Task objective
Write out the hash table article from "If the space-time" to "of the space-time.", copying it word for word.

Passage given
####

Hash table performance and memory efficiency

Memory Efficient Hash Tables
and Pseudorandom Ordering

What makes a hash table good?

A hash table is a data struture commonly used to associate keys with values to implement dictionaries or to test if a key is part of a set of keys to implement set operations. The best hash table is the one that enables these operations at the lowest cost. Cost in computing essentially is two-dimensionsional, time and space. Keys or key-value pairs are stored at a pseudorandom position determined first by the hash of the key and then either storing all the entries that map to the same position in a secondary data structure (this method is called chaining) or by a probing strategy that finds another free position. The first step creats a cache miss. A cache miss is when data, that cannot be found in any of the caches of the CPU, is requested. The time this takes is around 300 CPU cycles and typically determines the performance of a hash table. It cannot be avoided due to the pseudorandom nature of hashing. The second step however occurs more frequently the fuller the table becomes, it is a function of the load factor α. The load factor is defined as the number of elements stored in the table divided by the total number of positions available in the table. Therefore, for a given hash function and and collision resolution scheme, the larger table is also faster because it has to resolve the less collisions, and therefore less cache misses.

The most memory efficient datastructure for associations

The hash table with the best memory efficiency is simply the one with the highest load factor, (it can even exceed 100% memory efficiency by using key compression with compact hashing ). A hash table like that does still provide O(1) lookups, just very slow.

The best trade-off between memory usage and speed

I argue that the best hash table is not the fastest or the most memory efficient, but the one with the best trade-off between space and time. Asymptotically the best trade-off is the one that has the lowest product of the the two. Imagine building a big server that does nothing but searching entries in a hash table. Say the hash table is very large so that the offset of the price for the CPU and the other hardware will be dwarfed by the cost of the RAM. The server will have a finite life-time, therefore the cost of a single lookup into the hash table will be directly proportional to the product of the time it takes to access an element and the amount of space the hash table needs per element. Let's call this concept the space-time.

If the space-time seems too abstract let's take a common task we all probably do from time to time: Finding hash collisions by brute force. By first computing as many hashes as fit in memory and then - using a hash table - comparing to all of them at the same time with a single lookup for each newly computed hash. Say we can neglect the time to compute a hash, then the performance can be expressed as the number of comparisons that can be done per unit of time. That number is, not incidentally, proportional to the reciprocal of the space-time.

The `patchmap`

The patchmap is my attempt at achieving this magical smallest space-time. Recently I was frustrated with the performance of std::unordered_map and before I could even test other hash tables I had come up with an idea of how to save space that I needed to try. Let's first look at how it compares, then at the algorithm, more about the motivation later.

####

Information provided
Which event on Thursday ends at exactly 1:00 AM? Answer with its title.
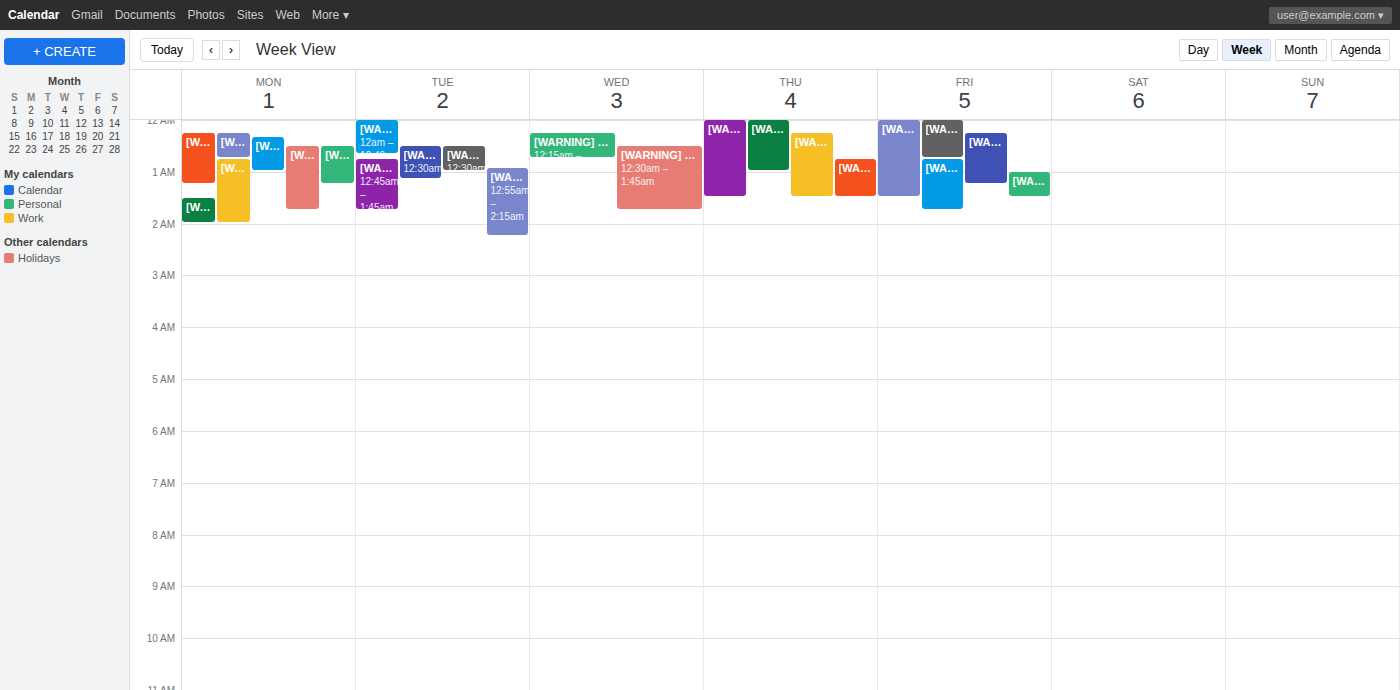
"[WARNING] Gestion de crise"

####

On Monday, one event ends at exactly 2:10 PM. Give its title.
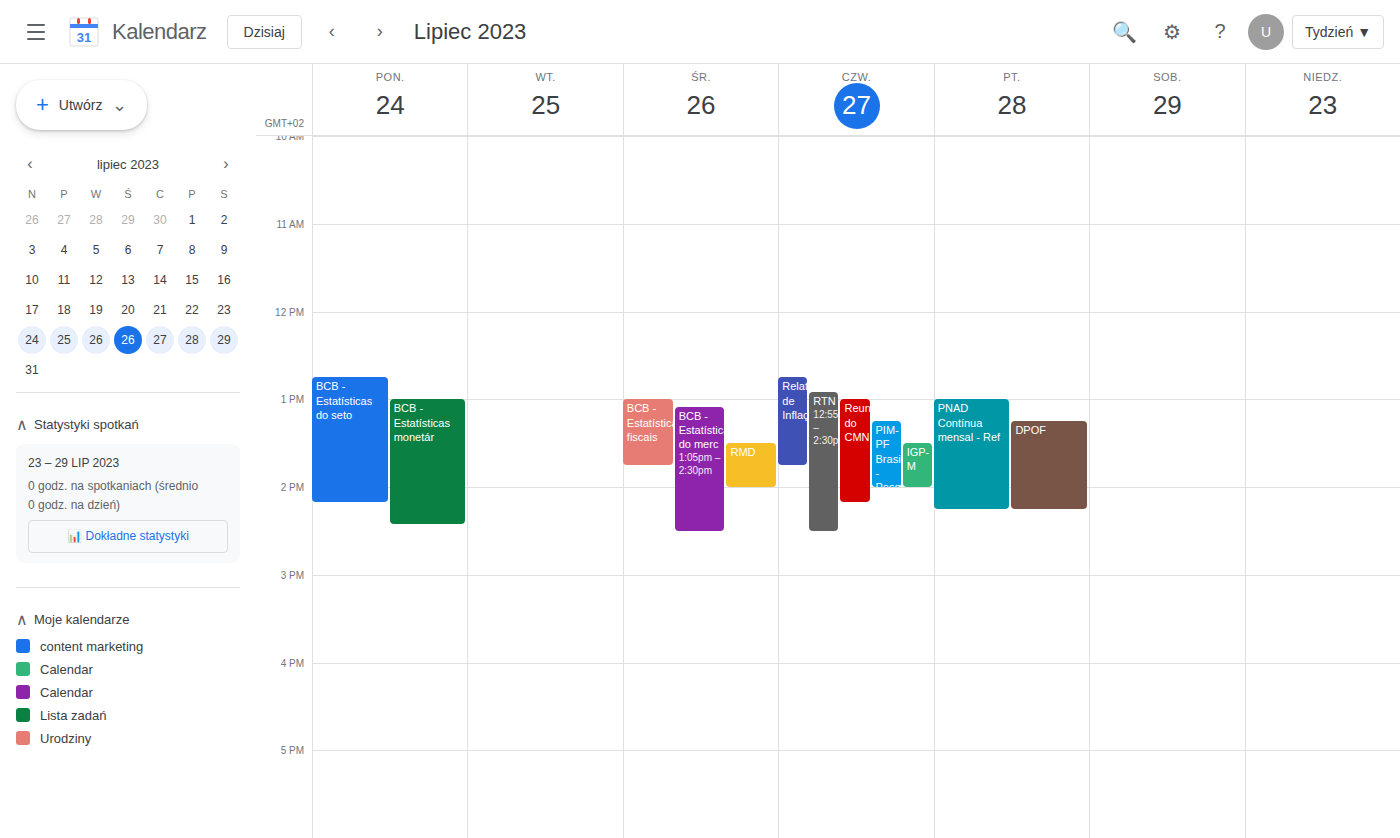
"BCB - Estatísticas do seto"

####

Output below
If the space-time seems too abstract let's take a common task we all probably do from time to time: Finding hash collisions by brute force. By first computing as many hashes as fit in memory and then - using a hash table - comparing to all of them at the same time with a single lookup for each newly computed hash. Say we can neglect the time to compute a hash, then the performance can be expressed as the number of comparisons that can be done per unit of time. That number is, not incidentally, proportional to the reciprocal of the space-time.